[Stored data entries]

--- START ---

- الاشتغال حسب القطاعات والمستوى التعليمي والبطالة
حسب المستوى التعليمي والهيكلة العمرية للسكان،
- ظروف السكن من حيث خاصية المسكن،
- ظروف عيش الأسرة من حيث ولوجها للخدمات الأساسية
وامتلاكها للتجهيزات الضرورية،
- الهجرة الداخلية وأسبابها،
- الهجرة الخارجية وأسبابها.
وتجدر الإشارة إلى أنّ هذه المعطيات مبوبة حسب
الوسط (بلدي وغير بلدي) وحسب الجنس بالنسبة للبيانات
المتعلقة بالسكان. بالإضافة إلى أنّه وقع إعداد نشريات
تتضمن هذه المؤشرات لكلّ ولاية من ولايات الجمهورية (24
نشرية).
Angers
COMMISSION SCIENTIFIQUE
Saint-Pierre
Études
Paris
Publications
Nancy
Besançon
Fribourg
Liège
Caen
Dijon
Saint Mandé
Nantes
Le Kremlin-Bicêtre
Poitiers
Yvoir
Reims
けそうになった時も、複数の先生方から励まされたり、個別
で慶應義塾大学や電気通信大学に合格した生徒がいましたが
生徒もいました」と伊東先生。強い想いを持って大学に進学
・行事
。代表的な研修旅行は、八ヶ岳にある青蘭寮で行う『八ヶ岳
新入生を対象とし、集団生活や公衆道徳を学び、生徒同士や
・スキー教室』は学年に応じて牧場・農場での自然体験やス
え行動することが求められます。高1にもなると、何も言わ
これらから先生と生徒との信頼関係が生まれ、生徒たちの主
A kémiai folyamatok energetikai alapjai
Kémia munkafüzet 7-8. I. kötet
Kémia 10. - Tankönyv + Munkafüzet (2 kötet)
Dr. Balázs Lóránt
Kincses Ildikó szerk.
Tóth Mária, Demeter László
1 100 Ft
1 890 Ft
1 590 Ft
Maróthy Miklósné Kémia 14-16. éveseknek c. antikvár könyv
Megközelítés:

--- END ---

• [WORK INSTRUCTION]
Rewrite the material, substituting "Lyon" for every occurrence of "Paris" and leaving everything else as it is.

• [SOLUTION FOR THIS EXERCISE]
- الاشتغال حسب القطاعات والمستوى التعليمي والبطالة
حسب المستوى التعليمي والهيكلة العمرية للسكان،
- ظروف السكن من حيث خاصية المسكن،
- ظروف عيش الأسرة من حيث ولوجها للخدمات الأساسية
وامتلاكها للتجهيزات الضرورية،
- الهجرة الداخلية وأسبابها،
- الهجرة الخارجية وأسبابها.
وتجدر الإشارة إلى أنّ هذه المعطيات مبوبة حسب
الوسط (بلدي وغير بلدي) وحسب الجنس بالنسبة للبيانات
المتعلقة بالسكان. بالإضافة إلى أنّه وقع إعداد نشريات
تتضمن هذه المؤشرات لكلّ ولاية من ولايات الجمهورية (24
نشرية).
Angers
COMMISSION SCIENTIFIQUE
Saint-Pierre
Études
Lyon
Publications
Nancy
Besançon
Fribourg
Liège
Caen
Dijon
Saint Mandé
Nantes
Le Kremlin-Bicêtre
Poitiers
Yvoir
Reims
けそうになった時も、複数の先生方から励まされたり、個別
で慶應義塾大学や電気通信大学に合格した生徒がいましたが
生徒もいました」と伊東先生。強い想いを持って大学に進学
・行事
。代表的な研修旅行は、八ヶ岳にある青蘭寮で行う『八ヶ岳
新入生を対象とし、集団生活や公衆道徳を学び、生徒同士や
・スキー教室』は学年に応じて牧場・農場での自然体験やス
え行動することが求められます。高1にもなると、何も言わ
これらから先生と生徒との信頼関係が生まれ、生徒たちの主
A kémiai folyamatok energetikai alapjai
Kémia munkafüzet 7-8. I. kötet
Kémia 10. - Tankönyv + Munkafüzet (2 kötet)
Dr. Balázs Lóránt
Kincses Ildikó szerk.
Tóth Mária, Demeter László
1 100 Ft
1 890 Ft
1 590 Ft
Maróthy Miklósné Kémia 14-16. éveseknek c. antikvár könyv
Megközelítés:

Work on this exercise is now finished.